Galzignano Terme offre tante attrattive al turismo e stupende opportunità: molti tra i più belli ed interessanti sentieri naturalistici del Parco Colli Euganei passano per il paese. Da Casa Marina in località Sottovenda inizia il sentiero del Monte Venda (601 m), il colle più alto di tutto il sistema collinare euganeo (dal 1954 al 1998 fu base aeronautica del reparto operativo centrale nota come 1° Roc per la quale furono scavati un chilometro e mezzo di cunicoli e sale sotterranee), ricco di spunti paesaggistici, naturalistici e storico-monumentali, tra cui i suggestivi ruderi del Monastero degli Olivetani: il monastero benedettino di S. Giovanni Battista o Eremo degli Olivetani i cui resti risalgono al XIII secolo. Dalla località Case Steogarda parte il sentiero del Monte Gallo, Monte delle Grotte e Monte delle Basse, da cui si godono splendide vedute di un altro eremo, il Monastero del Monte Rua, degli abitati di Galzignano e Valsanzibio e di numerosi colli tra cui il colle di Monselice con il Mastio Federiciano. Altri luoghi ricchi di fascino sono il medievale Cenobio di Monte Orbieso, un monastero benedettino dedicato a S. Maria Annunziata; la Chiesa di Santa Maria Assunta (parrocchia non più utilizzata, che conserva tracce di affreschi del XVII secolo), un’antica pieve in bella posizione ubicata sulla sommità del colle omonimo che domina il paese, una verde collina coltivata e ombreggiata da cipressi; l’Oratorio della Santissima Trinità, costruzione del XIV secolo che faceva parte di un convento, e in cui sono conservati alcuni pregevoli affreschi; il magnifico giardino all’italiana di Villa Barbarigo, uno dei più importanti giardini antichi d’Europa, col suo labirinto nella vicina frazione di Valsanzibio (il nome deriva dal medievale Monastero di S. Eusebio i cui resti sono ancora visibili sulla sommità del monte). Ricordiamo infine la Pieve di S. Lorenzo: immersa in una placida atmosfera d’altri tempi il borgo si snoda lungo la costa del monte Staffolo tra corti rurali, orti, giardini e vigneti fino alla Chiesa di S. Lorenzo, già documentata nel Duecento ma ampliata alla metà del Seicento nella sistemazione attuale.
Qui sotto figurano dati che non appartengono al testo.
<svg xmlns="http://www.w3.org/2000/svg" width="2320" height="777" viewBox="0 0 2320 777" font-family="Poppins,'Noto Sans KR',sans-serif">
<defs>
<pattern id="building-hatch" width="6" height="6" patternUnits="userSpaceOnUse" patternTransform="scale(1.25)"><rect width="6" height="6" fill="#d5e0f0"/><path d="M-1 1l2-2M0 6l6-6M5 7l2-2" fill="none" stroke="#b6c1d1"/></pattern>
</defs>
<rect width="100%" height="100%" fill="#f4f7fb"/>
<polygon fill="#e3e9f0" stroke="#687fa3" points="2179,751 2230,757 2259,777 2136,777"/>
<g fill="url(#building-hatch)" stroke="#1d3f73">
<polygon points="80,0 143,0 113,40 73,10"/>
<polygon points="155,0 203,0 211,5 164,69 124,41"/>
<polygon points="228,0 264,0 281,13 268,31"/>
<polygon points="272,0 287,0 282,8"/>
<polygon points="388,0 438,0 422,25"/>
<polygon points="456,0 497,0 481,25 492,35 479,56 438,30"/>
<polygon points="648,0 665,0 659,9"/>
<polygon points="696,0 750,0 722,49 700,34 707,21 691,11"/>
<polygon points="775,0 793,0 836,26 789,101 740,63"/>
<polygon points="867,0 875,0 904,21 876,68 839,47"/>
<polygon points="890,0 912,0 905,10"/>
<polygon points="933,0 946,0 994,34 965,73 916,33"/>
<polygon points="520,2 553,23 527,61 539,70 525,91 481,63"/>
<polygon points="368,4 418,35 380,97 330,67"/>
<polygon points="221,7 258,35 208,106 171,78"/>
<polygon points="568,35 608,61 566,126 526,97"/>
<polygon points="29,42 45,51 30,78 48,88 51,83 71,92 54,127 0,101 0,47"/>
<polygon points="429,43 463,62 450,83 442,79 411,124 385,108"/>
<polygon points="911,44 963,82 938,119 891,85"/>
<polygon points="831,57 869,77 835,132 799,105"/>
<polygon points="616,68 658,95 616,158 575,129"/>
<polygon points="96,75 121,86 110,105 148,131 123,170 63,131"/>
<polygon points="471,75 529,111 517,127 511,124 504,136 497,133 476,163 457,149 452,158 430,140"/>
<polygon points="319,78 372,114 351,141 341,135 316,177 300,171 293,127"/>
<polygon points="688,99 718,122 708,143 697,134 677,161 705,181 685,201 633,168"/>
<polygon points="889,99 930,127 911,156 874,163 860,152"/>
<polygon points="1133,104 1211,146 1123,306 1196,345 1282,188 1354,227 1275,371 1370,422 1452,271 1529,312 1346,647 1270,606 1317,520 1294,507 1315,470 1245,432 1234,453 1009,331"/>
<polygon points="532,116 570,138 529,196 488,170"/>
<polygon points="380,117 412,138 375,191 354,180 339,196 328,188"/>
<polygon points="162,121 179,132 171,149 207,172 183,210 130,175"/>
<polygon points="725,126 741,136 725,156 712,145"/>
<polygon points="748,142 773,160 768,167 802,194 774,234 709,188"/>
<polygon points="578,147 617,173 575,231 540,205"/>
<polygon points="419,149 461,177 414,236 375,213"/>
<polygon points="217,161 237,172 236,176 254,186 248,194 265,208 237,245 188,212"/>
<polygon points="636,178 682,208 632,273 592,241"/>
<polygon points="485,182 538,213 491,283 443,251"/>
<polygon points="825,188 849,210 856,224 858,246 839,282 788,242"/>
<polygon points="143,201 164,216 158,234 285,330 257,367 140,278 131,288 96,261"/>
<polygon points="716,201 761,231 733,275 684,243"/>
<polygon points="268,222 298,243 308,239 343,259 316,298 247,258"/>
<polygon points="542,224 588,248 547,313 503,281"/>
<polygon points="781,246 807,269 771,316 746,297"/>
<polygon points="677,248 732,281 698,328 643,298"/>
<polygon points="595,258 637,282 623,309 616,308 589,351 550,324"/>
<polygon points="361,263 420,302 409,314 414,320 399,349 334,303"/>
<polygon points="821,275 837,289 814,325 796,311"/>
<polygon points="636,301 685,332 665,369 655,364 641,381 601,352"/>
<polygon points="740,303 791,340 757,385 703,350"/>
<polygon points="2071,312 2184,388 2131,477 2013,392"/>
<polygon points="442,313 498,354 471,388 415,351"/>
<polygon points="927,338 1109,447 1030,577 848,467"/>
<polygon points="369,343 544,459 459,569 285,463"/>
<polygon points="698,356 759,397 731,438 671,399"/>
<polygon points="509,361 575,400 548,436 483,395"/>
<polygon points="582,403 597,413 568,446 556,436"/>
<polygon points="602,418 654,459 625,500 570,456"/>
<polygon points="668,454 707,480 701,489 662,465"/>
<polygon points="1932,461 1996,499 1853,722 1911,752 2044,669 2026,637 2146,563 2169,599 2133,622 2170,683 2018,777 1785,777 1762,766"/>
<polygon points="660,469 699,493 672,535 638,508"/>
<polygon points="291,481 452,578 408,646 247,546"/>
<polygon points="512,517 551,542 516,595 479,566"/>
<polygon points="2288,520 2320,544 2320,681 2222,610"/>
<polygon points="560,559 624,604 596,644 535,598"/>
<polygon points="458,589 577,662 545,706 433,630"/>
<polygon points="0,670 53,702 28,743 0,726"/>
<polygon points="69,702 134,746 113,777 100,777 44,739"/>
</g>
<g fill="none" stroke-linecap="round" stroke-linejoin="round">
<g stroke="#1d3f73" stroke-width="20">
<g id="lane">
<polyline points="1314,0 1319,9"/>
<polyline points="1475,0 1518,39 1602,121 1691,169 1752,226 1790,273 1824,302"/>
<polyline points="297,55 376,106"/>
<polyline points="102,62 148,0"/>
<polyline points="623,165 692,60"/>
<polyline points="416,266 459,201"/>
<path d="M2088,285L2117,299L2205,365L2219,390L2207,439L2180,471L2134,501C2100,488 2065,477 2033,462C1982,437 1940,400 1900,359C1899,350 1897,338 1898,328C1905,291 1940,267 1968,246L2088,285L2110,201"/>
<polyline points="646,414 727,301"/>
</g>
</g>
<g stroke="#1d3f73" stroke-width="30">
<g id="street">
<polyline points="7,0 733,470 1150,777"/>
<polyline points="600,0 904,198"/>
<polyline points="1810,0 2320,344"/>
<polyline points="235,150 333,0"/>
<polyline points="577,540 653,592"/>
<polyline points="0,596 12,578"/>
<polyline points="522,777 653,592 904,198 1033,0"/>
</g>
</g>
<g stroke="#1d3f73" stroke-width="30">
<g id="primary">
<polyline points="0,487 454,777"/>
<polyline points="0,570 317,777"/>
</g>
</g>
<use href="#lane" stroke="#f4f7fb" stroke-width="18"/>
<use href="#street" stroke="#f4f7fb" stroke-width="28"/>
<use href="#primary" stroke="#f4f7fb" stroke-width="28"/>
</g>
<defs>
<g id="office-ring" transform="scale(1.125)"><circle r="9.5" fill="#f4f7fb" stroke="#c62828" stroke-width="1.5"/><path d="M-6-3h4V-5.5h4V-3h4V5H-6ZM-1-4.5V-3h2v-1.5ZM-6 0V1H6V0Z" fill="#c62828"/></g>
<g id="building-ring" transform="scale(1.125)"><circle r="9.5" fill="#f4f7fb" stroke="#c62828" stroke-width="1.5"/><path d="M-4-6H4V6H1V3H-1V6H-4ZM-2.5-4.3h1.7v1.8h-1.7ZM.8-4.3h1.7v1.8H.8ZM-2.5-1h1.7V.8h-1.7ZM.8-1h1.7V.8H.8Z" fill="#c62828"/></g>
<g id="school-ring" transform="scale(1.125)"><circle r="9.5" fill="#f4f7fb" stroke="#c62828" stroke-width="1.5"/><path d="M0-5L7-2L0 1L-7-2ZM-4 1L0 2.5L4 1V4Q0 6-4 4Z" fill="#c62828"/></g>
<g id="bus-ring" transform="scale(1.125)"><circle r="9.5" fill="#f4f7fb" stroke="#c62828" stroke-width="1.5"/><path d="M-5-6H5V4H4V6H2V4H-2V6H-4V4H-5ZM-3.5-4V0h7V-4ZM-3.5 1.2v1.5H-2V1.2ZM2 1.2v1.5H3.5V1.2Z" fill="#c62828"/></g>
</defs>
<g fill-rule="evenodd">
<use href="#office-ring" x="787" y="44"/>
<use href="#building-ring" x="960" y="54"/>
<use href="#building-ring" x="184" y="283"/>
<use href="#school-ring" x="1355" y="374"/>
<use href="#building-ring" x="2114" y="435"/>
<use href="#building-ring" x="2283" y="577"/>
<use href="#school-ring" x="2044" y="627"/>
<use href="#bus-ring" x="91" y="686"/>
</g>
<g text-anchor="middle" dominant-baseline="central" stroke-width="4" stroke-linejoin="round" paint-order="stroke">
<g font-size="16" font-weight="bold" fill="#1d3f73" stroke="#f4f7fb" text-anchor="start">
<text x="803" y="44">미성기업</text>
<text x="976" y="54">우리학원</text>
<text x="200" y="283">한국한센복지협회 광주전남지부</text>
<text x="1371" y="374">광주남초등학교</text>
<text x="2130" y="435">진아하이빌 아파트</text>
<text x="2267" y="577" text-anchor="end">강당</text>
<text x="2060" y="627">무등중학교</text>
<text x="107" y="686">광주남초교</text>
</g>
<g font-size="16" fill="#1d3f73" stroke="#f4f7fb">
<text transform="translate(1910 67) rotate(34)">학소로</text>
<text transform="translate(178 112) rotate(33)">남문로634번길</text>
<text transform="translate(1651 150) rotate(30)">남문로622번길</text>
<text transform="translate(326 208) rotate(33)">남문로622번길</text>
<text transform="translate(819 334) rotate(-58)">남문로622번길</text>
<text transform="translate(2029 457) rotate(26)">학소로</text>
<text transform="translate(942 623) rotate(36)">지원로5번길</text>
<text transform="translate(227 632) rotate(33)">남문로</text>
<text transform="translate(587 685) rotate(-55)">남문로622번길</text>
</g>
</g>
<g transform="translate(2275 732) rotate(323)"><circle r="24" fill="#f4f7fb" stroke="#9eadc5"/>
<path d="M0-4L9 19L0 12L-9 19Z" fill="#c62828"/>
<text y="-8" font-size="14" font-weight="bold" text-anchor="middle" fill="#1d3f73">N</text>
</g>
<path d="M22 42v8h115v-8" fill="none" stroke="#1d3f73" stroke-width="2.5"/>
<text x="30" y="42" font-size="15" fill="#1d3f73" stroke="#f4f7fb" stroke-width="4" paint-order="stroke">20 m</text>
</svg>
In epoca rinascimentale, la località divenne luogo ideale per la costruzione di ville e residenze signorili erette dai nobili padovani e veneziani che apprezzavano le belle e fertili vallate di Galzignano: esempio eclatante ne è Villa Barbarigo e Villa Rizzoli Benedetti, edificata nel Quattrocento e poi ristrutturata nel Settecento. Ai secoli successivi risalgono, invece, la seicentesca Villa La Civrana, proprietà dei conti Emo Capodilista, la Villa Saggini, di fine Settecento, la Villa Boggian (seconda metà del Settecento). Da visitare inoltre il  Museo Archeologico Naturalistico che racconta la storia dei Colli Euganei.

Tra gli eventi c’è da segnalare la Rassegna Teatrale, la Festa di Primavera a Valsanzibio, il Premio Olio Euganeo e la Sagra del Rosario, la prima domenica di ottobre, che si apre con una sfilata in costume d’epoca evocante la vittoria della Repubblica di Venezia contro i Turchi alla battaglia di Lepanto, nel 1571; durante la sagra si svolgeva il tradizionale Palio dei Mussi. Il mercato settimanale si tiene il mercoledì in zona centrale ed è punto di incontro dei cittadini e motivo di svago per gli ospiti.